Parei para descansar um minutinho. Apoiei um dos cotovelos no parapeito da janela e a mão na ponta seca da vassoura. Com o outro braço, secava os pingos de suor que escorregavam do cabelo para a testa e eventualmente para os olhos, o que já atrapalhava o meu serviço. Virando-me para uma das salas do corredor, a porta entre aberta me permitiu ouvir um pouco da apresentação da professora que me marcou até hoje.
Ela apresentava sua matéria: povos distantes, em épocas longínquas; sua programação: duas provas durante o semestre... Era incrível a lembrança daquele velhinho. Contava a pontuação das provas, o horário das aulas. Com toda certeza, lembrava-se muito mais agora que os alunos quando deveriam. Disse ela também que muitas vezes se afastaria do conteúdo em si para falar sobre a atualidade, o mundo, e, sobretudo, sobre a Política.
E aí o que, então, me marcou tanto: disse ela que Política é escolha. Todo tipo de escolha. Neste momento, meu interesse sobre a aula já havia sido notado, e a porta se fechara. Assim como um aluno que tivesse ficado para recuperação, eu não entendi no momento o que ela queria falar. Mas durante anos eu não só carreguei a frase comigo, como também deixei que a frase me carregasse. Hoje eu posso compreender o que ela disse e é isso o que tento dizer pra vocês, jovens que pararam para escutar esse velho de barbas já brancas.

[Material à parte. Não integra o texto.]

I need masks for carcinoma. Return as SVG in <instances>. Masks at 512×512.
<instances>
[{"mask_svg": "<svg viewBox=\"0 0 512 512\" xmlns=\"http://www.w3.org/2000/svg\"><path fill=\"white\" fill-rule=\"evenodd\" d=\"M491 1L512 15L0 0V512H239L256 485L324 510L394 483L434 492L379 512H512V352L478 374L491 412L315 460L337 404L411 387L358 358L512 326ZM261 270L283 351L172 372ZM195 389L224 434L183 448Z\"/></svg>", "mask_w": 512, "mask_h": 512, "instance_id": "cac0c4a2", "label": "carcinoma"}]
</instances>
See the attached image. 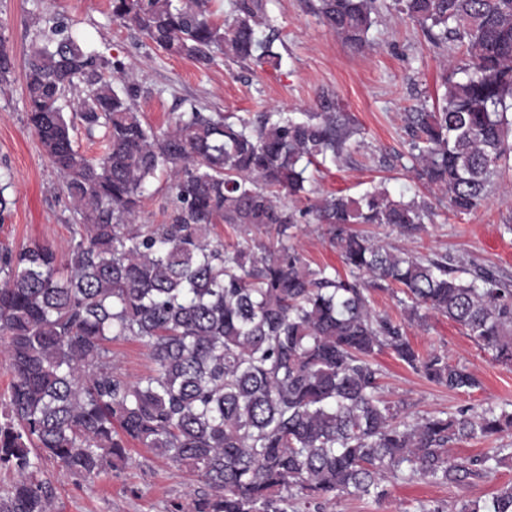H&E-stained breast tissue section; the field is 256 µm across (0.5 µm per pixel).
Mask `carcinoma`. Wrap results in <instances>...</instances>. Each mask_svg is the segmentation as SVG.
<instances>
[{
    "label": "carcinoma",
    "mask_w": 512,
    "mask_h": 512,
    "mask_svg": "<svg viewBox=\"0 0 512 512\" xmlns=\"http://www.w3.org/2000/svg\"><path fill=\"white\" fill-rule=\"evenodd\" d=\"M211 0H111L112 17L165 53L202 68L221 57L278 63L264 0H230L224 23ZM311 9L345 44L361 49L379 0H316ZM397 20L449 52L444 105L410 112L413 169L468 214L491 179L512 166V0H393ZM56 19L26 63V110L58 171L80 231L59 257L32 242L0 252V512H53L38 478L52 462L85 481L128 459L129 442L187 469L207 490L171 512H322L353 496L388 498L386 483L483 481L512 448L454 456L451 445L512 429V410L471 407L414 421L381 395L374 362L388 350L450 391L481 387L466 366L422 355L406 324L446 317L496 361L512 365V277L465 269L446 255L415 256L352 229L412 231L429 206L384 187L359 197L309 199L307 169L348 158L349 122L323 99L319 111L263 112L228 121L196 105L164 130L142 119L125 67L78 44ZM462 47L464 57L452 52ZM15 69L0 34V88ZM73 115L65 116L66 107ZM101 128L102 155L73 145L74 119ZM171 180L162 224L135 226L157 173ZM311 215L327 227L347 275L313 268L289 230ZM273 230L276 242L226 245L214 224ZM401 293L404 321L378 314L370 291ZM138 339L154 367L135 382L112 367L107 344ZM411 512H512V482L452 510L418 500Z\"/></svg>",
    "instance_id": "carcinoma-1"
}]
</instances>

Os olhinhos do velho brilhavam com o crescente número de pessoas que parava em volta dele para ouvir algumas palavras. De certo, sentia-se agora o mestre diante de uma classe toda interessada.

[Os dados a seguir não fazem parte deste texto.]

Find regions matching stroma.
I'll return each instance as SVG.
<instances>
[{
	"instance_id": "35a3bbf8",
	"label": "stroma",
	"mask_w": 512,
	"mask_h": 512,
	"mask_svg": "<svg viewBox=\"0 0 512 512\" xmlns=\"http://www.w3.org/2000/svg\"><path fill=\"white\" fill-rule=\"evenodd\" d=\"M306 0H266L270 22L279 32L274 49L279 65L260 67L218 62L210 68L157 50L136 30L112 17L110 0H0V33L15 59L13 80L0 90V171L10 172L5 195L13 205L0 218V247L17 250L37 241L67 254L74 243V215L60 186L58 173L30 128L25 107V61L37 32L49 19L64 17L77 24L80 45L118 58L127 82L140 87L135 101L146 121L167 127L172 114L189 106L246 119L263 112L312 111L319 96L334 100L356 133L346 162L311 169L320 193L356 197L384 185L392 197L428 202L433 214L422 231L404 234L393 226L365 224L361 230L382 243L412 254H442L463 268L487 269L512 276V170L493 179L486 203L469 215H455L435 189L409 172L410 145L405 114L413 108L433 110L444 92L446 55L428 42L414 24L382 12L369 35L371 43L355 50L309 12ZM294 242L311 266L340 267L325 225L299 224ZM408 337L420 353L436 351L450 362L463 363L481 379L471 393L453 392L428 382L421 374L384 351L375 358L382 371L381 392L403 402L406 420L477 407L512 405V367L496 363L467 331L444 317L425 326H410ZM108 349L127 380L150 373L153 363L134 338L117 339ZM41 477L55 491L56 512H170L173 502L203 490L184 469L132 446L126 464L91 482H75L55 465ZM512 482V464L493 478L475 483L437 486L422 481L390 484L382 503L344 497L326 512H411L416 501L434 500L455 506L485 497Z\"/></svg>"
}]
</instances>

Política é escolha, meus jovens. Toda escolha. Você vota naquele que você escolhe para governar o seu país, mas não só! E
indicava o dedo torto, cumprido e cheio de veias da idade, como sinal de atenção. O seu governante escolhe o que vai ser do seu país, como representação do que vocês escolheram para ele fazer! Política é escolha, como a escolha que vocês fizeram de parar para ouvir um velho na rua. Mesmo tendo bastante gente aqui, a maioria passou reto, como sempre. Política é escolha, quando vocês decidem, debaixo do oceano de opções que tem, o que vão estudar e com o que vão trabalhar! Política é escolha quando você opta por gastar maior parte da grana do mês para a escola do seu filho ou para viajar com a mulher nas férias, quando você e sua mulher preferem não terem filhos para curtirem a vida. É escolha quando você tenta sair da casa dos pais pra viver sozinho. E ele criava um exemplo diferente pra cada pessoa que ali o escutava, para o homem de terno e gravata, para a mulher gorda de vestido, para a senhora bem arrumada de chapéu, para o casal de adolescentes tomando um picolé, para o turista com máquina fotográfica no pescoço, para o cara gordo com bigode também... É escolha quando você prefere contratar uma pessoa pra sua empresa pela origem ou cor dela e não sua capacidade profissional... Olhou pra mim e para o meu menino com atenção diferente. Eu me mostrava muito interessado durante toda a conversa, enquanto meu garoto puxava-me a fim de me distrair a todo instante para irmos embora logo. E o velho olhou fixo nele. Ele deve ter percebido que o guri não se interessou muito por aquele papo. O pequeno apertou minha mão com força, puxou minhas calças com medo e tentava se esconder atrás de minhas pernas, enquanto aquele dedo velho diminuía a distância dele.
Senti os olhos já cinzas do velho, por detrás dos cabelos e da barba longos e brancos, atravessarem minhas pernas em direção aos olhos do meu filho, e o homem terminou seu discurso da seguinte maneira:
-Política é escolha, moleque, quando você escolhe a roupa que vai sair hoje. E assim como na sua casa, se você não escolhe e seus pais são quem escolhem a sua roupinha, se você não quiser escolher alguém para te representar, alguém vai escolher por você. E com certeza, não serão seus papais.